Sales at Frieze London started off sedately, but Stevenson from South Africa was happy to see a Nicholas Hlobo sculpture bought for Tate by the Outset fund for €50,000; Cheim and Read sold a Louise Bourgeois sculpture for $1.5m, while Sprueth Magers found a European buyer for Condo’s “Red Profile” (2012) at $325,000.
In the midst of all this, the price data site Artprice reported that the market for contemporary art actually shrank 6 per cent between July 2011 and July 2012. The market is worth $1.1bn, it estimates, based on auction results. Asia, which includes mainland China and Hong Kong, Malaysia, Indonesia, Korea, Japan and Taiwan, represent a chunky 43 per cent of the market. The Chinese figures are to be treated with caution; Artprice maintains they are carefully checked, although I don’t quite see how. Basquiat was the highest grossing artist with $103m in sales, followed by Zeng Fanzhi and Christopher Wool.
In another counter-intuitive turn, when Phillips de Pury opened the auction week on Wednesday night with a £12.2m sale, it fell well short of the £15m-£22m expectations and saw a bleak 34 per cent bought in. The top lot was a Basquiat at £2.6m. While the auction house does not confirm this, it will be moving into huge new quarters next year at 30 Berkeley Square, just acquired for over £100m by its owners, Russian luxury goods company Mercury.
On the subject of crossover collecting, the hedge-fund mogul Christian Levett has joined forces with gallery owner Toby Clarke of Vigo, launching the new venture – which retains the name of Clarke’s old gallery – in the former Blain|Southern space in Dering Street this week. Levett collects in a number of areas, notably antiquities and modern art, as well as buying contemporary art. In 2011 he opened the Musée d’Art Classique de Mougins in the south of France, which displays Roman, Greek and Egyptian sculpture, vases, coins and jewellery as well as ancient arms and armour. He also collects living artists represented by Vigo such as Leonardo Drew, Biggs and Collings, Kadar Brock and Boyle Family, from whom he has commissioned a world series installation. “It is exciting to partner with a collector with such varied tastes, who is open to different forms of art,” said Clarke.

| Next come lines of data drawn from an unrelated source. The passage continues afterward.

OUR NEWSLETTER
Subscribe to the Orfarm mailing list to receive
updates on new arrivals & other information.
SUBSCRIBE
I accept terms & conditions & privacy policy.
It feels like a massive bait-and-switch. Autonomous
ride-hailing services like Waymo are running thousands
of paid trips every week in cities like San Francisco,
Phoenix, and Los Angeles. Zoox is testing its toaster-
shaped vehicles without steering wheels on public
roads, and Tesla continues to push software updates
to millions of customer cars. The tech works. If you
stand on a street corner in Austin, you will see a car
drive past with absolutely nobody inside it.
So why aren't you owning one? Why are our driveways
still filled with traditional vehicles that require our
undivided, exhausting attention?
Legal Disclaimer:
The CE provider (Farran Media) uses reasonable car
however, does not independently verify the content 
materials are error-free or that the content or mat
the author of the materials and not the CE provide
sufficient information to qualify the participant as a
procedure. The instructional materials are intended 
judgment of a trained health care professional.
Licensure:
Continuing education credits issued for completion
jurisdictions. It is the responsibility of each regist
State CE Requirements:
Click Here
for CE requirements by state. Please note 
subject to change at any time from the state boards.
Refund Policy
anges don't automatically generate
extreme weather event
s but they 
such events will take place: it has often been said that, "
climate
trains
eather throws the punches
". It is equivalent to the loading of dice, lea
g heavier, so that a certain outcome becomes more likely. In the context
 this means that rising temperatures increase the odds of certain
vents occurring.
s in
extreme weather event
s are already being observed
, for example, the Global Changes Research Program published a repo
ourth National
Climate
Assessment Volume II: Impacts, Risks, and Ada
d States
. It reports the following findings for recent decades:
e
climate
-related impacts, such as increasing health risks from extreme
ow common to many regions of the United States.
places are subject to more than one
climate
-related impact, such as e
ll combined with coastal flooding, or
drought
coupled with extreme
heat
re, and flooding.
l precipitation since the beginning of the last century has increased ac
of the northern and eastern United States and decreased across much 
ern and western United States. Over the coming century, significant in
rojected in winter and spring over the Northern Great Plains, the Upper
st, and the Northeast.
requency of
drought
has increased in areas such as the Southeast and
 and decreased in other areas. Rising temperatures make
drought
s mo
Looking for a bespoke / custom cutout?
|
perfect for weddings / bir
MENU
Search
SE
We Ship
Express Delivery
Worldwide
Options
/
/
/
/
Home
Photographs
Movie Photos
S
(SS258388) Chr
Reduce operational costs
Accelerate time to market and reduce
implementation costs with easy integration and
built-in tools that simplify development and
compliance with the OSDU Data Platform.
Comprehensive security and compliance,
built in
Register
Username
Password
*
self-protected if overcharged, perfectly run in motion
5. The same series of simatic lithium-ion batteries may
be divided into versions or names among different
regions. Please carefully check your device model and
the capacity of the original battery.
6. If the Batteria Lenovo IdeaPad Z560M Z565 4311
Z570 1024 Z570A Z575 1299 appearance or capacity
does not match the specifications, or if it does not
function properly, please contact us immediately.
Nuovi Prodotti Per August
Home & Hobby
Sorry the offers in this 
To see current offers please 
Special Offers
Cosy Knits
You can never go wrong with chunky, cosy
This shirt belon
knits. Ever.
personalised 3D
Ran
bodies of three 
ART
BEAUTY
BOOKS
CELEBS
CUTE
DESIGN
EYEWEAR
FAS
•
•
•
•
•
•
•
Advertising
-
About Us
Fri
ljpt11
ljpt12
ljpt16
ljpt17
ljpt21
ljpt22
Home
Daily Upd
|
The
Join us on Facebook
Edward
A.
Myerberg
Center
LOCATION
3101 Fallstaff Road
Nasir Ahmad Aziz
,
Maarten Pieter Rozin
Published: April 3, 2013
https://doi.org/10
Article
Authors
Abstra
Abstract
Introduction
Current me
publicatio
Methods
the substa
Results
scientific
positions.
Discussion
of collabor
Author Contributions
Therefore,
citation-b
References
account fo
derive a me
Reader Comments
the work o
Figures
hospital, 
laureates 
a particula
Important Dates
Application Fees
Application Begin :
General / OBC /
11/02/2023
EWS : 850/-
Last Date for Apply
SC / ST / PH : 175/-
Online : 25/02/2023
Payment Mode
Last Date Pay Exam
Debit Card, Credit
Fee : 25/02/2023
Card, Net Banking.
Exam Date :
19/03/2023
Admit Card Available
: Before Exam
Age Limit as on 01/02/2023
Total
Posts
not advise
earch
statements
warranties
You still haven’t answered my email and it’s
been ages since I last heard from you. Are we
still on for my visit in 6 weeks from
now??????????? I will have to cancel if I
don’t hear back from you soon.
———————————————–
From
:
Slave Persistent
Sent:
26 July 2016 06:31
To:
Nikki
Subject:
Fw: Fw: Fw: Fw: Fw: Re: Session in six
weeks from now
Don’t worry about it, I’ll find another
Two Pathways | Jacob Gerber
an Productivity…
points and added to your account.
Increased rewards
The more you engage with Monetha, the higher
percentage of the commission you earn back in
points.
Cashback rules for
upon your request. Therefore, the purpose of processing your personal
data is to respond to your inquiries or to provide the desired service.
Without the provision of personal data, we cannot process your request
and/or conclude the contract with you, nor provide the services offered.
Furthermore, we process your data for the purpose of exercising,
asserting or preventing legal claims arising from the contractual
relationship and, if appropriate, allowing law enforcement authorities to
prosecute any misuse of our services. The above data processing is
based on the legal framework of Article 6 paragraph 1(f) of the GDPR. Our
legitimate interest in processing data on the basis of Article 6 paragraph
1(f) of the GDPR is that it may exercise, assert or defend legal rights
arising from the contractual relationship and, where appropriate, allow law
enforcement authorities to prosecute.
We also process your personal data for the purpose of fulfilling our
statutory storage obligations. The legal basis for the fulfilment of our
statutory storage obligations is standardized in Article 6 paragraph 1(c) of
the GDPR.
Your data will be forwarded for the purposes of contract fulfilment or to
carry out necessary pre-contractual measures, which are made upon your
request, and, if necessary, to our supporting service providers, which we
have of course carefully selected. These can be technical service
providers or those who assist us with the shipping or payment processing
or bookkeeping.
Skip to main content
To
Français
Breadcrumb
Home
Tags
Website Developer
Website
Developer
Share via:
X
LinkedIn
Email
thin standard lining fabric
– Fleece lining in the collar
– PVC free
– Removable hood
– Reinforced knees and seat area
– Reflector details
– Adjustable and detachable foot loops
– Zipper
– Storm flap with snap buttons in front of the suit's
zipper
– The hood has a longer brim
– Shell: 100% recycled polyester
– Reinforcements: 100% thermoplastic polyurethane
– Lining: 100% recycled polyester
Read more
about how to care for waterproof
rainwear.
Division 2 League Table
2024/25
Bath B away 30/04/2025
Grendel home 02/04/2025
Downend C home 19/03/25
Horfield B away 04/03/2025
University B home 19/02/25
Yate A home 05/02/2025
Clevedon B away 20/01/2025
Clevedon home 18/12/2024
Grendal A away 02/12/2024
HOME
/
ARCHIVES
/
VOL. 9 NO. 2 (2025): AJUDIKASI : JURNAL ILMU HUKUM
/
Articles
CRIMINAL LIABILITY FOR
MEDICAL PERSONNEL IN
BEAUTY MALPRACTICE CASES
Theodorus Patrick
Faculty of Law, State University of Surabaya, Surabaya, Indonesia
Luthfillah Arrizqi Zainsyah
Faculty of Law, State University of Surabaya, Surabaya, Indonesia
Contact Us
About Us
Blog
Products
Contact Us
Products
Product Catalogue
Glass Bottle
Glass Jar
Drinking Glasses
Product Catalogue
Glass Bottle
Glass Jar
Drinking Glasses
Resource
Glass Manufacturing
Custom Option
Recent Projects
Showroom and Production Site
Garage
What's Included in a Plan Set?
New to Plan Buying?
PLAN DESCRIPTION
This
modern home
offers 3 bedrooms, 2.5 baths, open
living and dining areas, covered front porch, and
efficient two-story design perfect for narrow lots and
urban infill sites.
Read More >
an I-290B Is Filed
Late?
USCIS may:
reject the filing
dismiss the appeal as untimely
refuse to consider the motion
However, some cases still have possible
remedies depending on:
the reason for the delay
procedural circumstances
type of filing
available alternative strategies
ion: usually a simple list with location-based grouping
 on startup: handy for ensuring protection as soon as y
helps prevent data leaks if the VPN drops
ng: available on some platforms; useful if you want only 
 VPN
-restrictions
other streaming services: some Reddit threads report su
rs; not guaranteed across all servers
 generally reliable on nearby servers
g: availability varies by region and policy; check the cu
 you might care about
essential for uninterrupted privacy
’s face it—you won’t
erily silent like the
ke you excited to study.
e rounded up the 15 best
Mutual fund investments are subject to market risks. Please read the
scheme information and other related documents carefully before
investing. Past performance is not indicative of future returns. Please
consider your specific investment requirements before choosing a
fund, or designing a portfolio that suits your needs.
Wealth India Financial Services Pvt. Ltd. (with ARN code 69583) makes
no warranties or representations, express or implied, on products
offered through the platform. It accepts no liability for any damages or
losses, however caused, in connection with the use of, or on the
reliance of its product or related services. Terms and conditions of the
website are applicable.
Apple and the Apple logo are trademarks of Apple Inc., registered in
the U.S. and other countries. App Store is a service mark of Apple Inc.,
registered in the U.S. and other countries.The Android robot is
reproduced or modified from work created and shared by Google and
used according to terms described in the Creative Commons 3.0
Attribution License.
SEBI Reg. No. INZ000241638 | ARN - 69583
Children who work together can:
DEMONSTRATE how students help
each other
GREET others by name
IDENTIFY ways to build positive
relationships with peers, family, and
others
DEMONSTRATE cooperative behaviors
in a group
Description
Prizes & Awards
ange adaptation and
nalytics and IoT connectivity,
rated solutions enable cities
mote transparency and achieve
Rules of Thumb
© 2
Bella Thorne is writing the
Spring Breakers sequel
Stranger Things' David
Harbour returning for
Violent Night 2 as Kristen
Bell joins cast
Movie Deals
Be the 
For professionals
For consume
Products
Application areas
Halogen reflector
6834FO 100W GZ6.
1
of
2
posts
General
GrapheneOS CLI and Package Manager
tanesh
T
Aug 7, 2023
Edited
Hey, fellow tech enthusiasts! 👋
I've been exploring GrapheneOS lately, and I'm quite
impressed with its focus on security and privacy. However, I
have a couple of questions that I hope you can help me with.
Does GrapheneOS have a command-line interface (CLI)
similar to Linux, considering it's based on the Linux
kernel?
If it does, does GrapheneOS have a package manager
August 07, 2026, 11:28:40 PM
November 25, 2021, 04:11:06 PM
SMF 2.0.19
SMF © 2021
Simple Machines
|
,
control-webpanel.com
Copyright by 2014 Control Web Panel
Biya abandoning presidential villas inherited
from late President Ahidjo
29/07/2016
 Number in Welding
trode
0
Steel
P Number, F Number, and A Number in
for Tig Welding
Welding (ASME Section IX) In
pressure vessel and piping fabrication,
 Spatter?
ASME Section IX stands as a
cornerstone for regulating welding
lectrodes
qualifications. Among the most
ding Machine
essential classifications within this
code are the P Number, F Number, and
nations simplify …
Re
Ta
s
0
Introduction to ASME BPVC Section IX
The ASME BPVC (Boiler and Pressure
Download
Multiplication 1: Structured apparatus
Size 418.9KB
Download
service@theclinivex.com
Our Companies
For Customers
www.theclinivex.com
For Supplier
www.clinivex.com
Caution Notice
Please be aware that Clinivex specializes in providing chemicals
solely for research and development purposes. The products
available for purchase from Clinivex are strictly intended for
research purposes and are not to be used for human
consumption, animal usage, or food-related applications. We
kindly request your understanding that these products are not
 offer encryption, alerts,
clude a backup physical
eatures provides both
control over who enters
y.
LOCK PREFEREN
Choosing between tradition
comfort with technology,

Many visitors to Frieze, almost overwhelmed with events, were questioning whether the whole art fair phenomenon is spiralling out of control. Hardly a week goes by without another art fair being created: the latest is Art Istanbul (September 2013), launched by Sandy Angus, one of the founders of the Hong Kong fair, now part of the Art Basel group. Is all this sustainable, and isn’t it leading to over-production? At a debate entitled “Does Size Matter?” this week a representative of Gagosian gallery affirmed, straight-faced, that “there is no over-production” – and went unchallenged. Considering that White Cube is showing Kiefer in Hong Kong, and both Gagosian and Ropac are launching their new spaces in Paris with Kiefer, it seems difficult not to believe that many artists might be overstretching their creative capacities.